Working with experimental metadata
Overview
Teaching: 10 min
Exercises: 5 minLearning Objectives
Be able to use metadata from GEO objects to construct useful R data objects
Be able to use read.celfiles in combination with your own pData object to ensure data integrity
We have successfully read CEL files into an R object, but we haven’t provided any information about the experimental design, which would normally be provided in a phenoData object. In the case of our two experiments, the experimental designs are pretty simple. Let’s see if we can find the information we need from the metadata.
What you should have
If you have been following this tutorial, you should have the following objects:
- An ExpressionSet object for GSE33146 (the processed data). Let’s assume this is called
gse33146
. - An ExpressionSet object for GSE66417 (the processed data). Let’s assume this is called
gse66417
. - An ExpressionFeatureSet object for GSE33146 (the raw data). Let’s assume this is called
gse33146_celdata
. - A GeneFeatureSet object for GSE66417 (the raw data). Let’s assume this is called
gse66417_celdata
.
Why do the raw data for the two experiments appear to be different classes?

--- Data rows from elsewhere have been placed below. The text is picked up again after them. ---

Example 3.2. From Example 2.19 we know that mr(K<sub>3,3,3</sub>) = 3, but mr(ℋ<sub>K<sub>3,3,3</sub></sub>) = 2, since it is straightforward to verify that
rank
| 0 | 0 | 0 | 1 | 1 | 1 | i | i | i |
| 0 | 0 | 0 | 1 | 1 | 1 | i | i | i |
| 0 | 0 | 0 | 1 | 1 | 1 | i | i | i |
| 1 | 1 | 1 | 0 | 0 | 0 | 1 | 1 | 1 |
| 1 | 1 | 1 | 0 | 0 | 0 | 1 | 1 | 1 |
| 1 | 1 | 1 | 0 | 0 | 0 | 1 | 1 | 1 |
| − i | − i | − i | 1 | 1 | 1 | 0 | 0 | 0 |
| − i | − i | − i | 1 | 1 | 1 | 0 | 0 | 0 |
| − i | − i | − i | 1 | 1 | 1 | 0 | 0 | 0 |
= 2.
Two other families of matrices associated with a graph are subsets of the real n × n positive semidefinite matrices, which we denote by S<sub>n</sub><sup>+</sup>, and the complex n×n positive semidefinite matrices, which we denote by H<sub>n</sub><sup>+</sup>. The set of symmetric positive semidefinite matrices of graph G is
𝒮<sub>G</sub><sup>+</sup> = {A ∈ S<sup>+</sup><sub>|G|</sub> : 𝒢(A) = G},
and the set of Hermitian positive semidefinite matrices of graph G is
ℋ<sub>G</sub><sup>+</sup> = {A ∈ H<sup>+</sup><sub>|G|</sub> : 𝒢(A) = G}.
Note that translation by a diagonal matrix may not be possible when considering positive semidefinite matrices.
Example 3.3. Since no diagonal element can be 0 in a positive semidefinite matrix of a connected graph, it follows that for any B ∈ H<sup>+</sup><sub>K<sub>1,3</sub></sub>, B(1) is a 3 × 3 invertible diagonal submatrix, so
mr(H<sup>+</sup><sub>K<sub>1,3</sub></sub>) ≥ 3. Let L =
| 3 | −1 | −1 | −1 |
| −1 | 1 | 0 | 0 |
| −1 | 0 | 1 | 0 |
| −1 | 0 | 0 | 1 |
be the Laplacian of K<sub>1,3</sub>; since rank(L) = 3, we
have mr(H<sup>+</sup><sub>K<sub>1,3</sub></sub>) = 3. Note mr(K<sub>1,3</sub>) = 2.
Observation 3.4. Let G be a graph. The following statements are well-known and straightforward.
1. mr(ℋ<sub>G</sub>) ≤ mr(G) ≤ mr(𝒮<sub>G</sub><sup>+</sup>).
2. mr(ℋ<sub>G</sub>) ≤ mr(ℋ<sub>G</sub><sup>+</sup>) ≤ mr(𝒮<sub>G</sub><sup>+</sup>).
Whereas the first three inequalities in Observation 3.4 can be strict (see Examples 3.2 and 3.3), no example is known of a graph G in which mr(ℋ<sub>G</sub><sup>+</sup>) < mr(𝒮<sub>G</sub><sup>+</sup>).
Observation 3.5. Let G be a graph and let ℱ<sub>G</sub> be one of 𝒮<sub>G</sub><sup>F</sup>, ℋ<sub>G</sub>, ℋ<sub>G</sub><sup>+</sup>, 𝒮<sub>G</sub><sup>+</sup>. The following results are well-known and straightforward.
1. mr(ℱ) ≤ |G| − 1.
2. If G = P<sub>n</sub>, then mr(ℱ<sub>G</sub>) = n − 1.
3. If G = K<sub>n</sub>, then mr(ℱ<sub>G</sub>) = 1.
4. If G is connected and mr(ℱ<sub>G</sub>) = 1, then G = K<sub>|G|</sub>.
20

The GSE33146 raw data is of class ExpressionFeatureSet, but the GSE66417 data is of class GeneFeatureSet. Raw Affymetrix data is all some form of “FeatureSet” data, but different array designs are extensions of the abstract FeatureSet class. The first series is from a 3′-biased array design, and the second is from a gene-based design. The classes represent those different design types.
GSE33146
In the simple case, we already have an ExpressionSet object, and we can use the pData from it.
library(tidyverse)
varLabels(gse33146)
[1] "title" "geo_accession"
[3] "status" "submission_date"
[5] "last_update_date" "type"
[7] "channel_count" "source_name_ch1"
[9] "organism_ch1" "characteristics_ch1"
[11] "characteristics_ch1.1" "treatment_protocol_ch1"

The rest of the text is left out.